As for me, reading labels is the most helpful. It's great that you are starting out already understanding a lot about the glycemic index, I really knew nothing about it before. Just so you know, not all brown rice is created equal... at first I thought just changing to whole grain bread and rice was enough. I spend a good deal of time at the store reading labels and I always ask advice here. As for brown rice, if you can cook it in less than 45 minutes (10 minute types), then it isn't good for me. I found out that I can have a small portion of Basmati Brown Rice (I buy Texmati brand, but that may be regional to where I live). As for pasta, I buy nothing but Dreamfields pasta. The net carbs per serving on that brand is 5 grams, and I have that maybe once a week (it hasn't ever spiked my BG readings). For bread, all I buy now is Sara Lee "DeLightful" Wheat bread, net carbs per slice, 9G. I eat 2 slices per day at lunch for my sandwich with low fat lunch meat and reduced fat cheese with lettuce. I have completely given up CHIPS! I have a couple of grape tomatoes on the side if I want a treat, or a couple of carrot slices if I want something crunchy. I haven't eaten a potato in 6 months! I eat lots of salads, squash (I like it with onions and mushrooms sauteed in olive oil), broccoli, and beans. I know some people have problems with beans spiking their sugar, but it doesn't seem to bother me (I suppose because it's high fiber). The only fruit I've tried is a small amount of apple per day, and I always buy tart ones. I also have a little low fat milk every day and some nuts for snacks. When I have a sweet attack, I have a South Beach Diet snack bar for a treat (or some apple).
I also had issues with low energy when I tried to cut out carbs, but I also ended up having to reduce med dose and that improved.
I hope you'll stay with us!
Hmm, I don't think it would be the same thing. I believe that when your body is having trouble dealing with carbohydrates properly, it will always have trouble. The problem will not go away. (As far as the medical explanation of pancreas and insulin production, I'm going to let the others chime in and do that.) Even though everyone's blood sugar may rise and fall throughout the day with eating, not eating, exercise, etc., a "normal" person's will not swing as high as mine and it will come down faster. My pancreas is just not producing insulin normally anymore although it's still producing something because I am still able to control the blood sugar but only because I'm reducing the carbs that I eat.

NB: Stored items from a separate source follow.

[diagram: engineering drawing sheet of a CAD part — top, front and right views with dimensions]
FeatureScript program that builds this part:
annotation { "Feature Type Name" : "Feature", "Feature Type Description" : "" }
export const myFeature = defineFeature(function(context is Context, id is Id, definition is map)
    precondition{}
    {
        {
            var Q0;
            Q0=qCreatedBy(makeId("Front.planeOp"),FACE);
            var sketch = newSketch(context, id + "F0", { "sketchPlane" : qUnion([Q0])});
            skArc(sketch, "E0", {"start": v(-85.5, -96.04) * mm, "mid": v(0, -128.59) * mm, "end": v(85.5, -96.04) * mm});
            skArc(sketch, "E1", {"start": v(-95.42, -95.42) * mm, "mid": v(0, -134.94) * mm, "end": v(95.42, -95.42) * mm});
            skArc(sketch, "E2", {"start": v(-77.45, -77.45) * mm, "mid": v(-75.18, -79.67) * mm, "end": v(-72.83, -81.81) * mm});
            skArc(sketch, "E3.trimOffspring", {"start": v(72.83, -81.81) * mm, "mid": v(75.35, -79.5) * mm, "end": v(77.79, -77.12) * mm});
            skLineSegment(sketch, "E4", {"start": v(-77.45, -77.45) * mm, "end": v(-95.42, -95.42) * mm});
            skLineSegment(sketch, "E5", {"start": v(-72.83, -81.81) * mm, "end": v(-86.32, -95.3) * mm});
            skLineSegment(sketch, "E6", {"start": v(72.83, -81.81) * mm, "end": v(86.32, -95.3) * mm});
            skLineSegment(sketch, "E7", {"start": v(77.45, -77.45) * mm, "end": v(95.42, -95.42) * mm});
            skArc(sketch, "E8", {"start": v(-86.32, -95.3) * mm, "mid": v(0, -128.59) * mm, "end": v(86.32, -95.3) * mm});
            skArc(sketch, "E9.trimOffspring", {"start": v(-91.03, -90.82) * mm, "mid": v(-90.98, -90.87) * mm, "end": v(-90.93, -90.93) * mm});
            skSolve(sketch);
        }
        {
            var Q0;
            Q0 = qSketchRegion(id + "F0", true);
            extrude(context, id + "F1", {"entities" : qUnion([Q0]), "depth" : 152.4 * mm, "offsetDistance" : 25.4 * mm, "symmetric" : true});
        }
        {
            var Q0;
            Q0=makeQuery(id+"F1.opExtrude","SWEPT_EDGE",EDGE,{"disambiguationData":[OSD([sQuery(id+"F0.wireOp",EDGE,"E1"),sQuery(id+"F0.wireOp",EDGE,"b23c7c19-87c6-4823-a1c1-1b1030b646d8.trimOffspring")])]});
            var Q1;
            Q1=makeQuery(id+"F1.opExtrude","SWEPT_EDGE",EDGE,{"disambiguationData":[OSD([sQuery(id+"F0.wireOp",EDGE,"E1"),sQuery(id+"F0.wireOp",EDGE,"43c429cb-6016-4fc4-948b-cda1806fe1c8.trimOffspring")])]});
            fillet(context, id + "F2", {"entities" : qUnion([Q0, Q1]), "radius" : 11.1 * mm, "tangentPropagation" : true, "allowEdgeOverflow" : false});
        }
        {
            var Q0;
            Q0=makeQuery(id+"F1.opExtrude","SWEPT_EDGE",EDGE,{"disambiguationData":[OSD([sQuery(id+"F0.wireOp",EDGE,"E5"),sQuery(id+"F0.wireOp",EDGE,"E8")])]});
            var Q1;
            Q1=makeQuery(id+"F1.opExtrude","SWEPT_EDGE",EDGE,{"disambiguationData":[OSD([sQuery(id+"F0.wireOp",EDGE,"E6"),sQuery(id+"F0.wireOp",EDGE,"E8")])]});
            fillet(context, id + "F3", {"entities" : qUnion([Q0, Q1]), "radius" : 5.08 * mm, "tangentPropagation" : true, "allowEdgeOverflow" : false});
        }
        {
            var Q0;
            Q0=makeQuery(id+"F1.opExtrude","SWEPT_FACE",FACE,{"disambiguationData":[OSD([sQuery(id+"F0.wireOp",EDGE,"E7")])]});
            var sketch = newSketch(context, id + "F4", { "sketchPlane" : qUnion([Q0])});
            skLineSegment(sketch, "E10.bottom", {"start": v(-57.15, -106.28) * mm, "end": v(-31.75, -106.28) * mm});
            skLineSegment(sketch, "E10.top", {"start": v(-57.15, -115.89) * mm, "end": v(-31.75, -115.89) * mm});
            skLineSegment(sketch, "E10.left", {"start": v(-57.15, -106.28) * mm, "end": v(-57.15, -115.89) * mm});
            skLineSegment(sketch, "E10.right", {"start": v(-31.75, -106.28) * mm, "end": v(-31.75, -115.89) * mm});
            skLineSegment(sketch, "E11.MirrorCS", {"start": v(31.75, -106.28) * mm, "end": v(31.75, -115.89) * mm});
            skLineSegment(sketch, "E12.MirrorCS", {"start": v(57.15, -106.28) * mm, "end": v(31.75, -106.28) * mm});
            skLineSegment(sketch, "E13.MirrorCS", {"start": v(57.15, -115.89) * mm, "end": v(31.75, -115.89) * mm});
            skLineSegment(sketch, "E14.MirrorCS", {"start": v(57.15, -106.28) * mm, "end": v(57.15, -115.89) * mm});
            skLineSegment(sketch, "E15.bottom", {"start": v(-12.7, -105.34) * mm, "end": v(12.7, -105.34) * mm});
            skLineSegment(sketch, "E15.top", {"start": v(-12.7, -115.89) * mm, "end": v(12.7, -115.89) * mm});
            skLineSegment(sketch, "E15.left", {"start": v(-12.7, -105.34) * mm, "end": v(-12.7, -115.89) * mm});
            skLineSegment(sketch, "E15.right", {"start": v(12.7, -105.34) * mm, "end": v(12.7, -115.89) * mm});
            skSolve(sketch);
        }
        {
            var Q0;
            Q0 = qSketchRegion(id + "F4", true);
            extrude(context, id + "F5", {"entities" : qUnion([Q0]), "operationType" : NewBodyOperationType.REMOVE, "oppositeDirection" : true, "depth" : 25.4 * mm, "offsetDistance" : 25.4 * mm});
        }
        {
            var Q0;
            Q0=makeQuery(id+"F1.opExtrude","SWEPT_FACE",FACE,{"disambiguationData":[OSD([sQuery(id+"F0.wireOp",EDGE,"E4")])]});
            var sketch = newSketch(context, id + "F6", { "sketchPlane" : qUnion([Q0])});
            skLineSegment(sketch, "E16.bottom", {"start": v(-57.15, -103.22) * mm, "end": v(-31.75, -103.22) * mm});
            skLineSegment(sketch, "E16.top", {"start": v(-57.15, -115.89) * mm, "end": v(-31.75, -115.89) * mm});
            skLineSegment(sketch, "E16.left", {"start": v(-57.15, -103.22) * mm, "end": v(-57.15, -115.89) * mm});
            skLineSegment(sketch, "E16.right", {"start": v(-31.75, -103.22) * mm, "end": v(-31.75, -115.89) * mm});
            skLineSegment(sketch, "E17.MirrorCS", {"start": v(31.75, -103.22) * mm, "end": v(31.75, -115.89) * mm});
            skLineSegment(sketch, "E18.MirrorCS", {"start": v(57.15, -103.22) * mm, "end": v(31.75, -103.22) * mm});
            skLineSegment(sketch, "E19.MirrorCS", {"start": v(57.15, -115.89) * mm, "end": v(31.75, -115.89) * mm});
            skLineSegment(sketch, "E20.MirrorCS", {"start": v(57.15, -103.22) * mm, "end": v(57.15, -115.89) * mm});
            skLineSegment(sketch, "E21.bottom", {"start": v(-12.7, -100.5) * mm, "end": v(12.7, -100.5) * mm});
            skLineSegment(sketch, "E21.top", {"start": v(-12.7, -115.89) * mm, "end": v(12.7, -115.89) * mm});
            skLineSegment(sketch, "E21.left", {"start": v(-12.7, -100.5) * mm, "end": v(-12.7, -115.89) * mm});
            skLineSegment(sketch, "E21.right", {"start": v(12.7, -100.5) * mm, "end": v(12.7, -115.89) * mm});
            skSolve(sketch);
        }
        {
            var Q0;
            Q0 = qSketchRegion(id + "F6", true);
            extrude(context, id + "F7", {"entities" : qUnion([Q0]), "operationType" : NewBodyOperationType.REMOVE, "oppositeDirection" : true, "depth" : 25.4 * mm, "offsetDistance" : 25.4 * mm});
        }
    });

If I were to eat as I did before: cereals, bread, potatoes, etc. with meals, then my readings would be high. Unfortunately, not everyone has their blood sugar tested every year to catch rising trends. Those whose blood sugar is extremely high for years may have damage to their kidneys, hearts, eyes and nerve endings particularly in the feet and legs which is why diabetes can be so dangerous. A single fasting test higher than 126 might indicate diabetes, so the doctor would order other tests like the glucose tolerance test. This is when you drink a very sugary liquid and the lab tests your blood a couple of times for 2 or 3 hours. This test will see how your body deals with carbs when you ingest them and how long it takes for the body to get back down to a normal reading. Another test, the A1c, is a simple blood test which tells you what your average blood sugar was over the past 3 months. I don't know what my glucose tolerance test result was which I took a year ago, but my fasting tests were creeping up over the last few years. So, last year when I started monitoring my blood sugar, I also changed my eating plan and started a daily exercise program. Now, doctors are saying normal fasting is <100. I fell into the "borderline" range with fasting numbers between 100 and 120 generally, one or 2 higher or lower. Type 2 Diabetes does run in families, so family members should be mindful of that and be sure they have their blood sugar tested every year. They should also keep their weight down. You're wise to know everything you can about this. Know thy enemy, as they say!